Mars will roll out the GRTP culture integration this month to ensure its latest acquisition has the foundation for building a new culture based on the five principles of Mars: quality, responsibility, mutuality, efficiency and freedom.
Core values established early
Before the Mars acquisition, Cahill was Doane's president. Brentwood, Tennessee, USA-based Doane was known as the world's largest private label petfood supplier. It manufactured a full range of petfood products for dogs and cats, including dry/soft-dry, treats and dog biscuits. One of its biggest customers, Wal-Mart, sold the company's products under the Ol' Roy label. (The acquisition did not include Doane's European business, which was sold to a third party.)
In years prior to the acquisition, Doane went through many mergers of various petfood organizations. These mergers emphasized the need for Doane to create a new culture of its own. It undertook an exercise whose purpose was to:
Consolidate different cultures into a culture for organizational growth;
Develop technical managers into strong leaders;
Develop a communication language that all associates could embrace;
Create a model for handling potential conflicts as cultures emerged.
This culture was to be based on the four core values of integrity, accountability, commitment to team success over individual success and trust and respect for the individual ("I ACT"). Doane's management team believed that just designating the core values was not enough. They needed a tool that could help them unite the strengths of their associates and help them learn how to live the core values. The act of living the core values was essential to organizational success, according to Cahill.
To aid the process, Doane consulted with a company that specializes in this type of project, Xcelogic Inc. Senior management from Doane was invited to attend an open program (along with executives from various other companies) to determine if Xcelogic's GRTP program was a match for their leadership development needs and merging cultures. Doane's VP of people and VP of manufacturing participated in the two-day GRTP program and discovered that Xcelogic had the right system for helping them meet their organization's objectives.
In spring 2000, Doane launched a series of training sessions over six to nine months for members of upper management, middle management, sales, customer service and key influencers throughout the business. To this day, the company continues the program that now includes front-line supervisors and associates.
All of the company's associates, from the corporate location in Brentwood to its network of 20 manufacturing plants, are involved in the GRTP program. In addition to the initial program, follow-up and refresher sessions are provided for all leaders and key people throughout the company.
Cahill notes that GRTP has become a part of the company culture. "We are a company that knows the value of living our core values. It is a competitive strength. We are continuously improving in the areas of customer service, quality, safety, leadership, team building, communication and productivity. Our people are our greatest asset," he said.
It's about balance
GRTP is about balance: it promotes balance between the people and the operation of the business. It teaches leaders how to "build their leadership skills by balancing the multitude of processes within the petfood industry, as well as instilling higher levels of productivity with the people they lead," said Cahill.
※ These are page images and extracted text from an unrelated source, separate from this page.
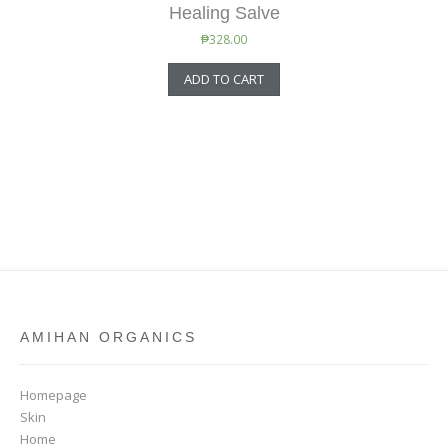
Healing Salve
₱
328.00
ADD TO CART
AMIHAN ORGANICS
Homepage
Skin
Home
This results in all associates increasing their leadership abilities by utilizing the organization's core values while achieving their daily priorities. GRTP merges cultures, managers and employees, shifts and departments to create a learning organization where people flourish, contends Cahill.
Cahill notes that GRTP has everything to do with making quality petfood. He said that at Mars Petcare US employees feel valued, the work environment is safe and communication between associates (the experts) flows freely. When people feel as though they are a part of the business, the company can:
Develop a united team of experts;
Nurture people who are more efficient at producing more product;
Grow people internally to handle increasing levels of responsibility;
Solve problems at the lowest level possible;
Allow uncommitted people to transition out of the organization;
Turn unprofitable plants into profitable plants.
What's the payoff?
The payoff from this people investment continues to produce bottom-line results for Mars today. From the GRTP learning experience, Cahill has seen people who were very new to management develop into great leaders. He has also seen senior managers who were stuck with "old school" management skills become leaders focused on their people.
Cahill noted that the outcome from this leadership training experience has resulted in:
A reduction in labor and production costs;
Implementation of safety and quality initiatives;
Greater employee retention (key members) throughout the organization;
Enhanced communication and morale within the organization's culture;
Measurable increases in individual and team productivity.
From the long list of GRTP benefits, it is clear the program has had and will continue to have an excellent return on investment.
Cahill notes that GRTP has everything to do with making quality petfood.